1. The implementation uses value, which is the USD$ worth of tokens in the vault as assets, and this is wrong. As we should use assets.

            uint256 allAsset = value.mulWadUp(liquidationAssetShare); 

And this is what was implemented in the old Implementation.

      for (uint i = 0; i < numberOfVaults; i++) {
          Vault vault      = Vault(vaults[id].at(i));
@>        uint  collateral = vault.id2asset(id).mulWadUp(liquidationAssetShare);
          vault.move(id, to, collateral);
      }

This means if the collateral worth 2 Dollars, the function will end up trying to transfer double of the collaterals in the position, which will revert.

Although it is a serious problem, I found that I wrote it like that in mitigation by mistake. In the Remix Environment, I used it with assets to test values, but I wrote it wrongly.

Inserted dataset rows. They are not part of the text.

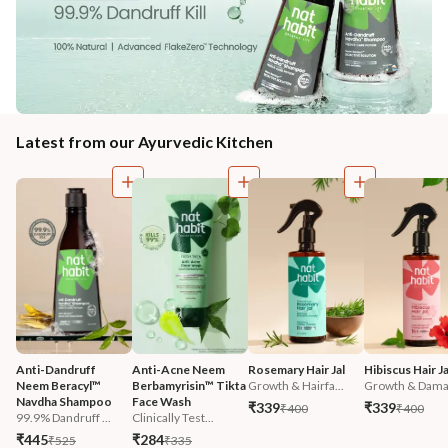
Latest from our Ayurvedic Kitchen
Anti-Dandruff 
Anti-Acne Neem 
Rosemary Hair Jal
Hibiscus Hair Ja
Neem Beracyl™ 
Berbamyrisin™ Tikta 
Growth & Hairfa...
Growth & Damag
Navdha Shampoo
Face Wash
₹339
₹339
₹400
₹400
99.9% Dandruff ...
Clinically Test...
₹445
₹284
₹525
₹335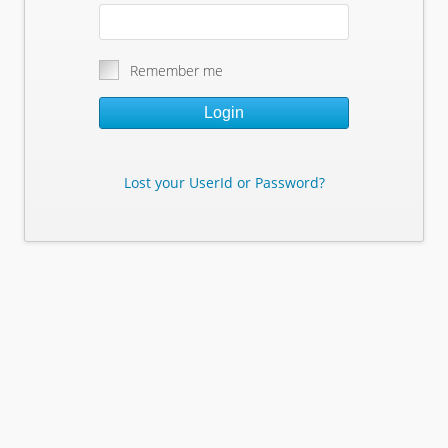
Remember me
Login
Lost your UserId or Password?
Lost Your Userid or Password?
Enter Your E-mail Address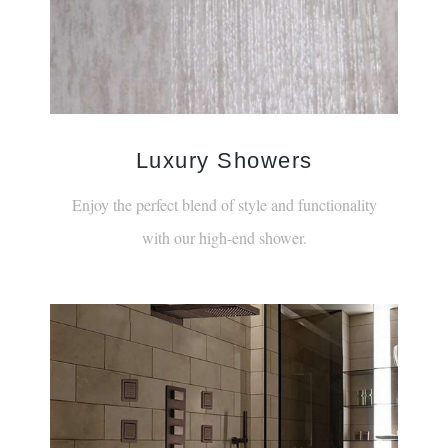
Luxury Showers
Enjoy the perfect blend of style and functionality
with our high-end shower.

-             uint256 allAsset = value.mulWadUp(liquidationAssetShare);
+             uint256 allAsset = vault.id2asset(id).mulWadUp(liquidationAssetShare);

Since it was my mistake, I will not make another issue for it.

---

2. This mitigation undo the mitigation of issue M-02. As we discussed this issue, it is according to the design choice, and you have the freedom to leave it if the design goal is to decrease the bonus in case of partial liquidation.

let me know the final decision about this issue M-02 and if it will get mitigated or not.

---

3. The Mitigation uses 0.2e18 value as a constant value, and 1.2e18.
   • 0.2e18 can be replaced by LIQUIDATION_REWARD
   • 1.2e18 can be replaced by LIQUIDATION_REWARD + 1e18

This is just formating, but I think it will be better.

[shafu0x]

implemented the fixes here: https://github.com/DyadStablecoin/contracts/pull/57/files

[Al-Qa-qa]

The Mitigation Issue has Been Fixed as Recommended.